1. 23
  1.  

    1. 26

      It just shows how far gone I am that nothing about this seemed obscure. (Don’t let me write documentation by myself.)

      1. 3

        Honestly, it can’t be more obvious, and it could be worse.

    2. 4

      It’s hard to see any simple change in the Bourne shell that could avoid this error, because each of the individual parts are sensible in isolation.

      It is possible to always use env instead of the special syntax to set an environment variable in front of a command. It’s easier on the eyes and the parser alike, because you don’t need to scan forward to see if it is an assignment or command. Env could have been a builtin instead, and made this syntax pointless. Not to mention that Env can take endless more features, like running the command from a different directory and so on.

      I think the lesson is this: Never solve with syntax what you can solve with one more normal thing. In the case of shell syntax, that would be a command.

      1. 5

        It’s not always possible to use env because temporary assignment works for other builtins, which can then interact with the current shell’s environment.

        You need two builtins, one for env and one for assigning to the local shell’s parameters. Some shells are like this and it’s not obvious to me that the experience is better overall. Especially since they still have to be a bit special (if you want to assign to an array, say).

__What is asked__
1/ Retype the stretch of the thread on shell variable assignment from "I think the" through "be a command.".
2/ Answer these questions using the thread on shell variable assignment:
(a) What does the thread say env could have been instead?
(b) What lesson does the writer draw about syntax?
(c) How many builtins does the final reply say you need, and what is each for?
3/ Write what comes next in the thread on shell variable assignment, starting after its last sentence.
The material that comes next plays no part in this work.

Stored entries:
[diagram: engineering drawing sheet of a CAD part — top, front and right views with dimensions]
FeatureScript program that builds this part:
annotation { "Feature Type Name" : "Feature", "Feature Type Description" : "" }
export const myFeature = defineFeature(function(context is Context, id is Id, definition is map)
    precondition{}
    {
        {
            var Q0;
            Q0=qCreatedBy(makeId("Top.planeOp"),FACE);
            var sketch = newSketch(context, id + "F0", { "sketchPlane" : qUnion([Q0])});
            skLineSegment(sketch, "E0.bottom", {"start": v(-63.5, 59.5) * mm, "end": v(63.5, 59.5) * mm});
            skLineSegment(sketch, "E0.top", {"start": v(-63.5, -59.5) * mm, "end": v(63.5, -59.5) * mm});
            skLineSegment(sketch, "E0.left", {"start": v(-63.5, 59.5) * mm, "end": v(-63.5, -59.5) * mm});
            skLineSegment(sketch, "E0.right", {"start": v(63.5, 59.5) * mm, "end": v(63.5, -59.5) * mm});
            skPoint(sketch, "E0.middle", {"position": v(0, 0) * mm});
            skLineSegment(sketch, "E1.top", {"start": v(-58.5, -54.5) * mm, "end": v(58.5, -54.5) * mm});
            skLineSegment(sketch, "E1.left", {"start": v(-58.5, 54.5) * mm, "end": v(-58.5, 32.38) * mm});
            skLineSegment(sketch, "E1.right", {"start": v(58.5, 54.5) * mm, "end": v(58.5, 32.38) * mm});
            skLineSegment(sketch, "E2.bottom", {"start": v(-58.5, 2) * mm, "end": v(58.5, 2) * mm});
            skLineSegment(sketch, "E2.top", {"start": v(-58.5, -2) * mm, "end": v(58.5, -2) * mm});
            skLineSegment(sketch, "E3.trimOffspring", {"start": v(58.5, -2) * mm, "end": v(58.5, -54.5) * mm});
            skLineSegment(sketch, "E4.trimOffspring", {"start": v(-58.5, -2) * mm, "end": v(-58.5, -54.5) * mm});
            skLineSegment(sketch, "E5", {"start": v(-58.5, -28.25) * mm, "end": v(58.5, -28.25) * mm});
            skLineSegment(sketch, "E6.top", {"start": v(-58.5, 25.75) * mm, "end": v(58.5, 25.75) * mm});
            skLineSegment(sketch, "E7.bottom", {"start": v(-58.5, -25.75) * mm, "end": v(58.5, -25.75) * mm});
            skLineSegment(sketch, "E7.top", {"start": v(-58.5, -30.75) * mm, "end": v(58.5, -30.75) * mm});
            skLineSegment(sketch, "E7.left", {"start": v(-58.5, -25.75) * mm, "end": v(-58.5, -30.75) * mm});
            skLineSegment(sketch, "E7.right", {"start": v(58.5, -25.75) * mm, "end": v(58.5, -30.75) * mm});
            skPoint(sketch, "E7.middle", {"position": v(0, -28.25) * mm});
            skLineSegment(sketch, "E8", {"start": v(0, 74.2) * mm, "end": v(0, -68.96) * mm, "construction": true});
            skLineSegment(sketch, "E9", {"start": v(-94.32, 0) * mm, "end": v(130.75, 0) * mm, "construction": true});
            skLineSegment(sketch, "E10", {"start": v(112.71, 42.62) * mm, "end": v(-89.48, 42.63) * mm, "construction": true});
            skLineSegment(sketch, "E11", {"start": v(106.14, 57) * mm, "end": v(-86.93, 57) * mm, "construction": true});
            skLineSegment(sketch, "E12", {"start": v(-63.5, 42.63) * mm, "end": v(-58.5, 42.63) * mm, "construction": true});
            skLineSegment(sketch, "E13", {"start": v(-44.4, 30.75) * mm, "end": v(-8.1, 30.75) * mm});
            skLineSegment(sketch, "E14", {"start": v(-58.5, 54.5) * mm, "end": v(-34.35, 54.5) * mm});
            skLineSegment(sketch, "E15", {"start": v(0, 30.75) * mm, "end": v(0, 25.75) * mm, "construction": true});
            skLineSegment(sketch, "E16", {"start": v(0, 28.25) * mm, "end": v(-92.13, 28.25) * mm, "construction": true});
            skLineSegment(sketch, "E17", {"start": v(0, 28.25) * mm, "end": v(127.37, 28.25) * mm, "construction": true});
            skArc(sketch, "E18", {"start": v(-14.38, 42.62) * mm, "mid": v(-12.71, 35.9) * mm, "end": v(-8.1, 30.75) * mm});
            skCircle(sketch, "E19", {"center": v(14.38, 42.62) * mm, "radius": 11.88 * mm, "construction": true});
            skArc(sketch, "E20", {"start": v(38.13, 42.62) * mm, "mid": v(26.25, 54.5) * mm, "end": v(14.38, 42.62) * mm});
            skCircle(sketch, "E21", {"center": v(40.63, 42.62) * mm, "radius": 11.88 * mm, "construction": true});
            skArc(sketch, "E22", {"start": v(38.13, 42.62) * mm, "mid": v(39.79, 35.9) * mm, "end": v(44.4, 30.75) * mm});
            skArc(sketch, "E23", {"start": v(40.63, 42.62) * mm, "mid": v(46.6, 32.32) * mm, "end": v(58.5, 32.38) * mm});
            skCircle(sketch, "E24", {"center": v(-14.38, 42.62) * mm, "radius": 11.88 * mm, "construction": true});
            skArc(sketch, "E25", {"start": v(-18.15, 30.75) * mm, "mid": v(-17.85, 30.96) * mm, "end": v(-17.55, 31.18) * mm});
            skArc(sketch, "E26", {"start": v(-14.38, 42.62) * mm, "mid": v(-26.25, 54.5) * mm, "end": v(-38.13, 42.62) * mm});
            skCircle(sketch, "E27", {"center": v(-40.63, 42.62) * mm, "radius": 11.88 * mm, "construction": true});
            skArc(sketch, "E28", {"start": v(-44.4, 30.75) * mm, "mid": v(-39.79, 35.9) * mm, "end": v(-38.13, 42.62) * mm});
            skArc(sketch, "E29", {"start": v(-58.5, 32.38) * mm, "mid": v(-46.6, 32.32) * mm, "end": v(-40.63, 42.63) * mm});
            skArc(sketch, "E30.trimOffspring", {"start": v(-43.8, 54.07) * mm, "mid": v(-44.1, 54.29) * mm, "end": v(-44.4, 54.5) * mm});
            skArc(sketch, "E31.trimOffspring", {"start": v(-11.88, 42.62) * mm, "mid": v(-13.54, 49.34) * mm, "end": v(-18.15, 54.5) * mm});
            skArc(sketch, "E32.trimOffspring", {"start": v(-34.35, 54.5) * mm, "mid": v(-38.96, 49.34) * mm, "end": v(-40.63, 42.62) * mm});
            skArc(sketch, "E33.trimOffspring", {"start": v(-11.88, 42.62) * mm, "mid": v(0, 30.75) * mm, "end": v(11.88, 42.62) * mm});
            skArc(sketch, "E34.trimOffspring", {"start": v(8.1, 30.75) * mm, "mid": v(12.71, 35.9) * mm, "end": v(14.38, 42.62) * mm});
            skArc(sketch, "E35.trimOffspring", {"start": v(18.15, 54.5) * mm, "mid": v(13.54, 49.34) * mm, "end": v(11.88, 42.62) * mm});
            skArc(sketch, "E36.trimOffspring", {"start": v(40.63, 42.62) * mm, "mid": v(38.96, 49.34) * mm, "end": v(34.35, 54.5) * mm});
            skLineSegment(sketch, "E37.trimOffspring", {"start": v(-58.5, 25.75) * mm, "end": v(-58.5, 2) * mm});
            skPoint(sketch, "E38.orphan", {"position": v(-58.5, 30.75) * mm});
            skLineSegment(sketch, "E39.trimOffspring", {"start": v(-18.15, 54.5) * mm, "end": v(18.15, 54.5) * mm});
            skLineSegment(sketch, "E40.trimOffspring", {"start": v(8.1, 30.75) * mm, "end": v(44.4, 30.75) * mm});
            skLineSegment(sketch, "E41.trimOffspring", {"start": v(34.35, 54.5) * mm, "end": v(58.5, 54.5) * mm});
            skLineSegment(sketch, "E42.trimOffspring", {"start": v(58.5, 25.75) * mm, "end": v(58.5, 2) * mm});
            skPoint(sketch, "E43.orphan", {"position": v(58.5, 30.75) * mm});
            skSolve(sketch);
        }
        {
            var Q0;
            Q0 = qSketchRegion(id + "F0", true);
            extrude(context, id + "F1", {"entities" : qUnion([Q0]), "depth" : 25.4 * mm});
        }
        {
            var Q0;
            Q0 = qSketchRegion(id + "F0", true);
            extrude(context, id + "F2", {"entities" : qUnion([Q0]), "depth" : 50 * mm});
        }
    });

--

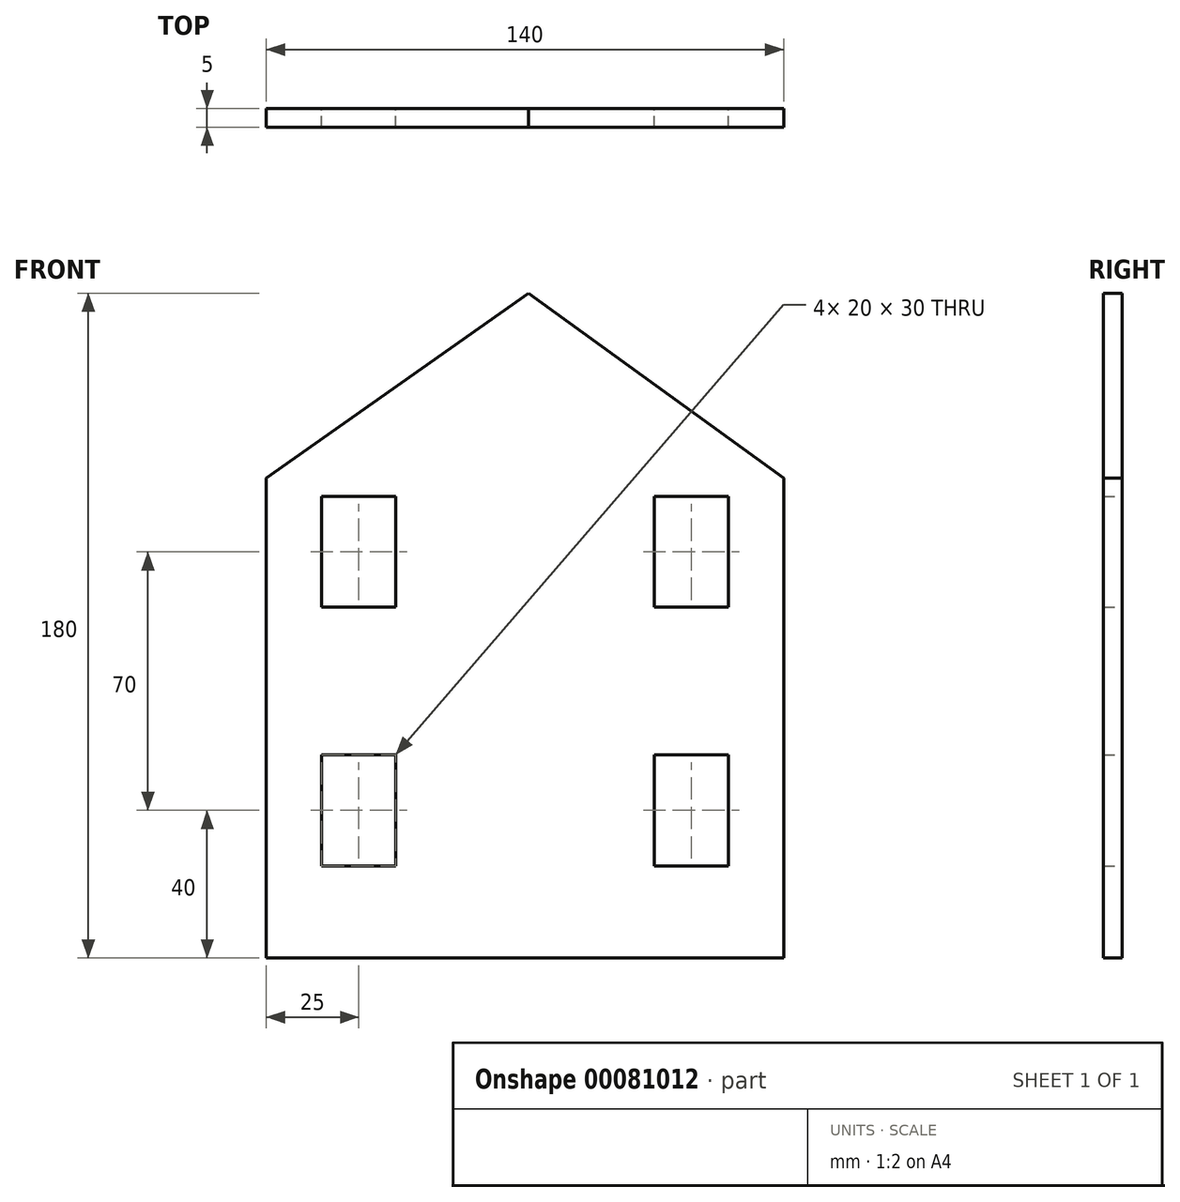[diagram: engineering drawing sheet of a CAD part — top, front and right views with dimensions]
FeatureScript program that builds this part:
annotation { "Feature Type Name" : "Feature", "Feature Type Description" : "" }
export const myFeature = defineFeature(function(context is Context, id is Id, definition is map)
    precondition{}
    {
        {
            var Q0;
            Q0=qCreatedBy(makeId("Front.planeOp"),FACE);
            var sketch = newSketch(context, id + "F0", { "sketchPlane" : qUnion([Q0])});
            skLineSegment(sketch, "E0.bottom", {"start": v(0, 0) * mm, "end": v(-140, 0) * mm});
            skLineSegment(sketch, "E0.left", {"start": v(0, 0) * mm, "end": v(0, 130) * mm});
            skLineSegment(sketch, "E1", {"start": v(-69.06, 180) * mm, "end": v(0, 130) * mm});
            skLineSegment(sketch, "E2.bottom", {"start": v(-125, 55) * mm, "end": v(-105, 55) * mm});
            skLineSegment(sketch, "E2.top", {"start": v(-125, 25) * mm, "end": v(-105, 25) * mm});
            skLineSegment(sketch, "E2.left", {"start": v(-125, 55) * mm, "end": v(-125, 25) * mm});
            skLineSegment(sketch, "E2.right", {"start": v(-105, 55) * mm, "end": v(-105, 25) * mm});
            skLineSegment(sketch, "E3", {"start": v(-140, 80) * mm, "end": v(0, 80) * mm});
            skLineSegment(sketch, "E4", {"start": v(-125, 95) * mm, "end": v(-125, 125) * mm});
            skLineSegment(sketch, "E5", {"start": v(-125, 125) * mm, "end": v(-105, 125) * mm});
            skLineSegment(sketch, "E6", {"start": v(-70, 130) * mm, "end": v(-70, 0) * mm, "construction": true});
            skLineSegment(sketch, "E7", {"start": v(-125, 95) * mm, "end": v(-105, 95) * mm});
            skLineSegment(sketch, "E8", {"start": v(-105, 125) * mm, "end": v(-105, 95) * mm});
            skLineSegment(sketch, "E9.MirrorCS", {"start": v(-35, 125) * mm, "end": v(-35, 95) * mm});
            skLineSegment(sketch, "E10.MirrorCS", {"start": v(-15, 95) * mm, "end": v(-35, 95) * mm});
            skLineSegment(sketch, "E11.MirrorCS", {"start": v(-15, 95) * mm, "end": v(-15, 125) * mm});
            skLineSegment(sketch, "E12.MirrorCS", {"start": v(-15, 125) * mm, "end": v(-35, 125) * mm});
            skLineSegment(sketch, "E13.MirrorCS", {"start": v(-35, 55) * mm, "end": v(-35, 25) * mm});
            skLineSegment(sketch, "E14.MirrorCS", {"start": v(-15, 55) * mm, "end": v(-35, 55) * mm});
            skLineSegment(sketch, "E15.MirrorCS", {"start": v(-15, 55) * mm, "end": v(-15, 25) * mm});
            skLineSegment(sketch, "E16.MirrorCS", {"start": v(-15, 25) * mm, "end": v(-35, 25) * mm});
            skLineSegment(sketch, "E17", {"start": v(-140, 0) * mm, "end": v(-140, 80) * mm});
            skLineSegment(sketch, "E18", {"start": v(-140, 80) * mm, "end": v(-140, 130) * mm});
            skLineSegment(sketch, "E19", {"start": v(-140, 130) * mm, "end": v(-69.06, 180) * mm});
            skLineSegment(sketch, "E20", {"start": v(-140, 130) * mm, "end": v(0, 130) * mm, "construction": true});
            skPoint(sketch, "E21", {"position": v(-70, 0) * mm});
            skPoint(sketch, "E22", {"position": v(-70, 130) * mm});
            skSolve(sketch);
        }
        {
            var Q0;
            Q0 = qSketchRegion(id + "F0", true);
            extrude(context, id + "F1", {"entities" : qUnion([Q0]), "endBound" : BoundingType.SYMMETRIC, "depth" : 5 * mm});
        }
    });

__Answer list__
1/
I think the lesson is this: Never solve with syntax what you can solve with one more normal thing. In the case of shell syntax, that would be a command.

2/
(a) A builtin.
(b) Never solve with syntax what you can solve with one more normal thing.
(c) Two: one for env and one for assigning to the local shell's parameters.

3/
    3. 3

      cool! I’ve never really seen a deep-dive of why these idiosyncracies exist, before.

      1. 8

        I think it’s basically because shell didn’t start off as a programming language, and you can especially see that around variables. Shell basically started in the early 70’s like this:

        ls /tmp | wc -l
        

        It was commands and pipelines.

        Now how do you add assignments? How about do it like Python:

        x = 42
        

        Well that doesn’t work, because what if it’s

        ls = 42
        

        That’s already a command with 2 arguments: the string = and the string 42. This syntax would break too much – we’ve already parsed arbitrary, unquoted strings as commands for years. There is no “syntax error hole” to upgrade the language.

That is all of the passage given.